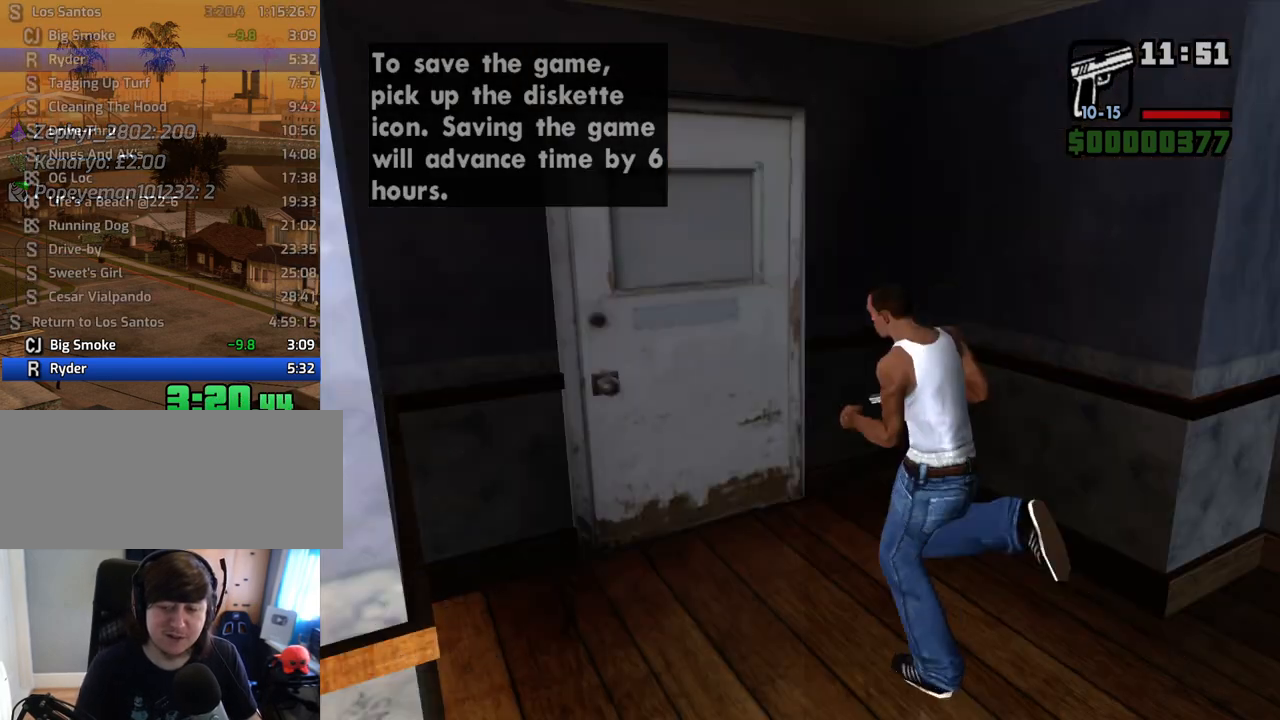
{"keys": ["a", "space", "w"], "mouse": [], "events": [[34, "s", "up"], [268, "w", "down"], [319, "a", "down"], [369, "a", "up"], [369, "w", "up"], [402, "d", "down"], [453, "d", "up"], [453, "space", "down"], [503, "a", "down"], [503, "w", "down"]]}
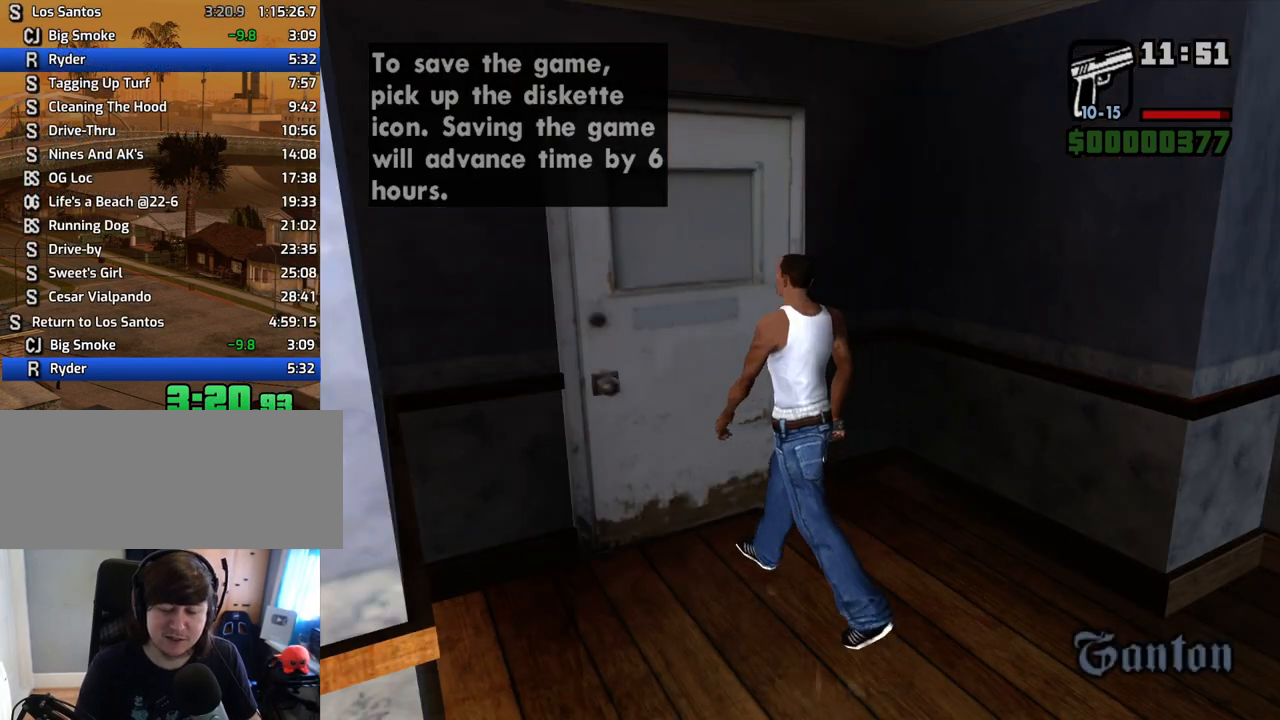
{"keys": ["a", "w"], "mouse": [], "events": [[50, "space", "up"], [50, "w", "up"], [101, "a", "up"], [184, "space", "down"], [235, "a", "down"], [235, "space", "up"], [235, "w", "down"], [285, "a", "up"], [285, "w", "up"], [335, "d", "down"], [385, "d", "up"], [385, "space", "down"], [419, "a", "down"], [419, "w", "down"], [469, "space", "up"]]}
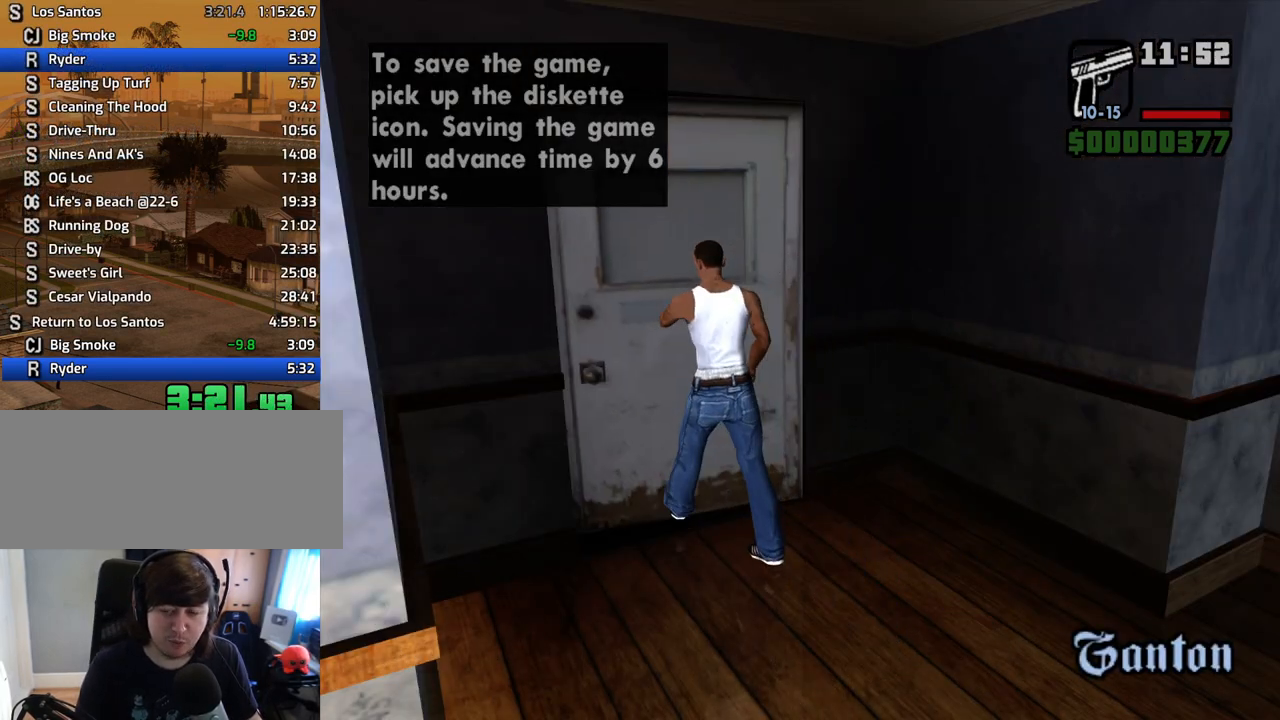
{"keys": ["space", "w"], "mouse": [], "events": [[17, "a", "up"], [17, "d", "down"], [17, "w", "up"], [117, "d", "up"], [117, "space", "down"], [151, "w", "down"], [201, "a", "down"], [201, "space", "up"], [234, "a", "up"], [234, "d", "down"], [285, "space", "down"], [368, "d", "up"], [368, "space", "up"], [469, "space", "down"]]}
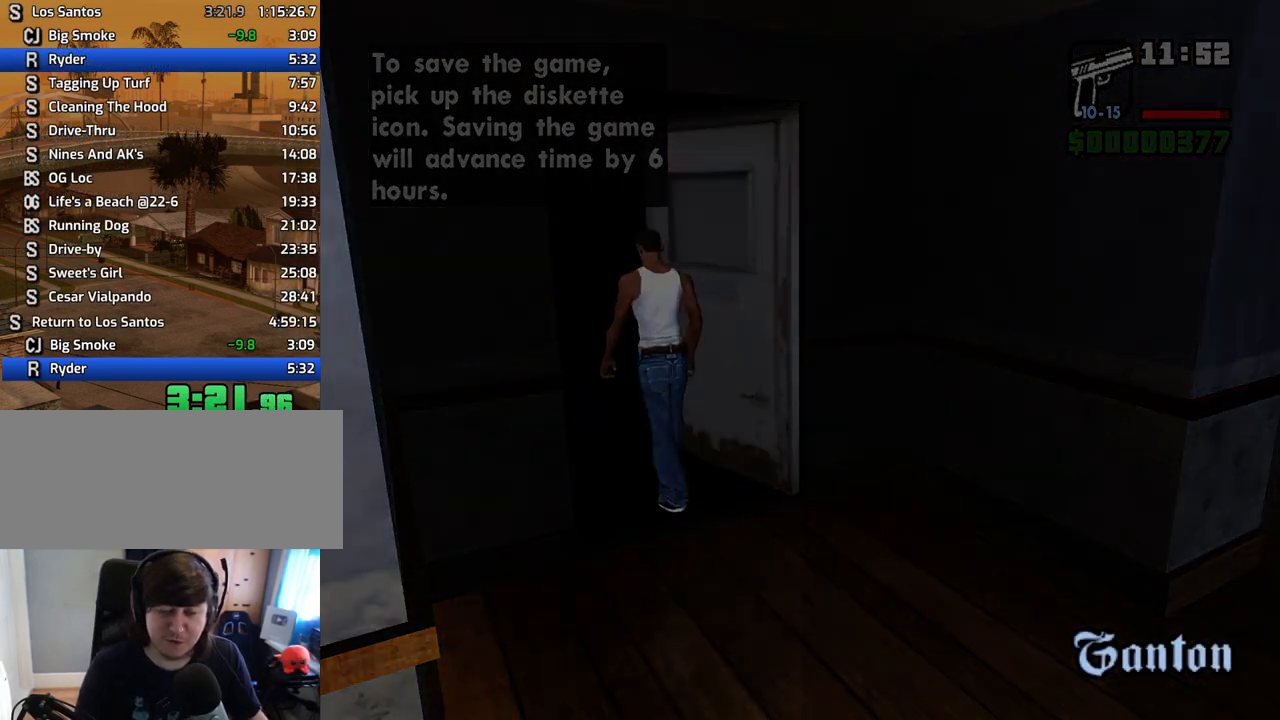
{"keys": ["space", "w"], "mouse": [], "events": [[67, "space", "up"], [150, "space", "down"], [201, "space", "up"], [301, "space", "down"], [385, "space", "up"], [486, "space", "down"]]}
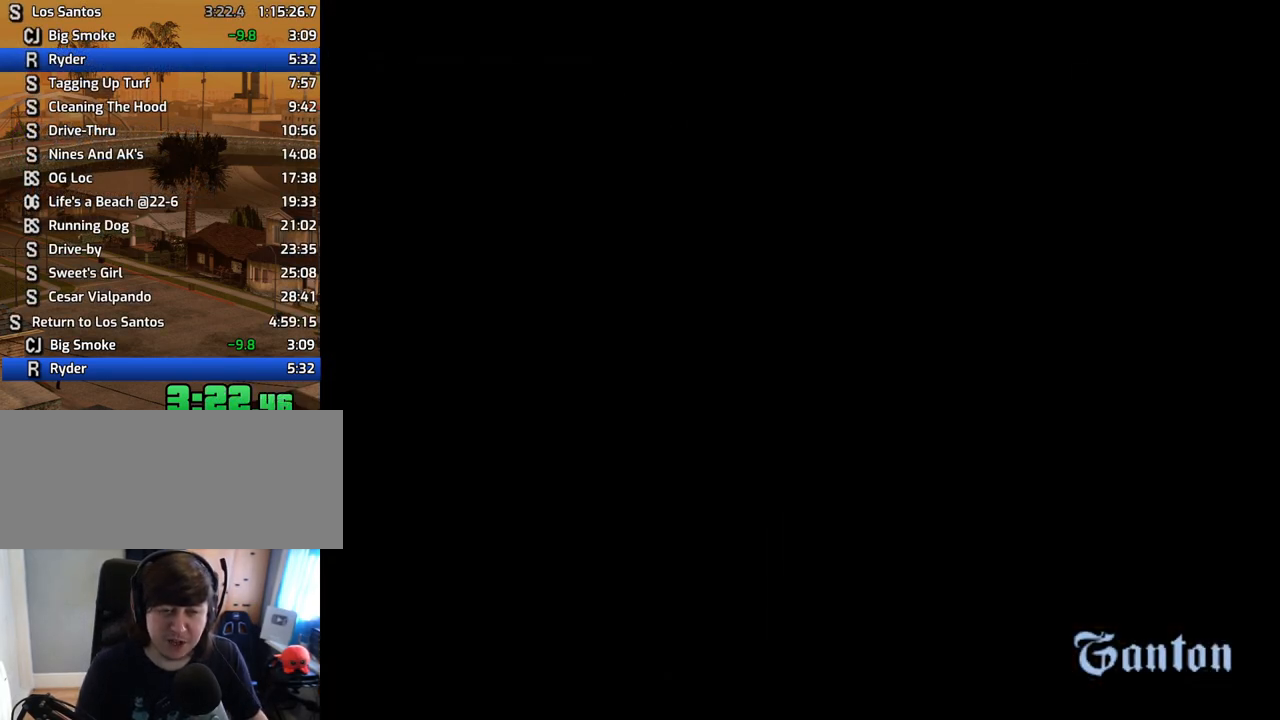
{"keys": ["space", "w"], "mouse": [], "events": [[34, "space", "up"], [118, "space", "down"], [218, "space", "up"], [319, "space", "down"], [369, "space", "up"], [453, "space", "down"]]}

- - - - - - -

**TASK STATEMENT**.
An exact copy of the material above is required, minus its images.

**REPLY TO THE TASK**.
{"keys": ["a", "space", "w"], "mouse": [], "events": [[34, "s", "up"], [268, "w", "down"], [319, "a", "down"], [369, "a", "up"], [369, "w", "up"], [402, "d", "down"], [453, "d", "up"], [453, "space", "down"], [503, "a", "down"], [503, "w", "down"]]}
{"keys": ["a", "w"], "mouse": [], "events": [[50, "space", "up"], [50, "w", "up"], [101, "a", "up"], [184, "space", "down"], [235, "a", "down"], [235, "space", "up"], [235, "w", "down"], [285, "a", "up"], [285, "w", "up"], [335, "d", "down"], [385, "d", "up"], [385, "space", "down"], [419, "a", "down"], [419, "w", "down"], [469, "space", "up"]]}
{"keys": ["space", "w"], "mouse": [], "events": [[17, "a", "up"], [17, "d", "down"], [17, "w", "up"], [117, "d", "up"], [117, "space", "down"], [151, "w", "down"], [201, "a", "down"], [201, "space", "up"], [234, "a", "up"], [234, "d", "down"], [285, "space", "down"], [368, "d", "up"], [368, "space", "up"], [469, "space", "down"]]}
{"keys": ["space", "w"], "mouse": [], "events": [[67, "space", "up"], [150, "space", "down"], [201, "space", "up"], [301, "space", "down"], [385, "space", "up"], [486, "space", "down"]]}
{"keys": ["space", "w"], "mouse": [], "events": [[34, "space", "up"], [118, "space", "down"], [218, "space", "up"], [319, "space", "down"], [369, "space", "up"], [453, "space", "down"]]}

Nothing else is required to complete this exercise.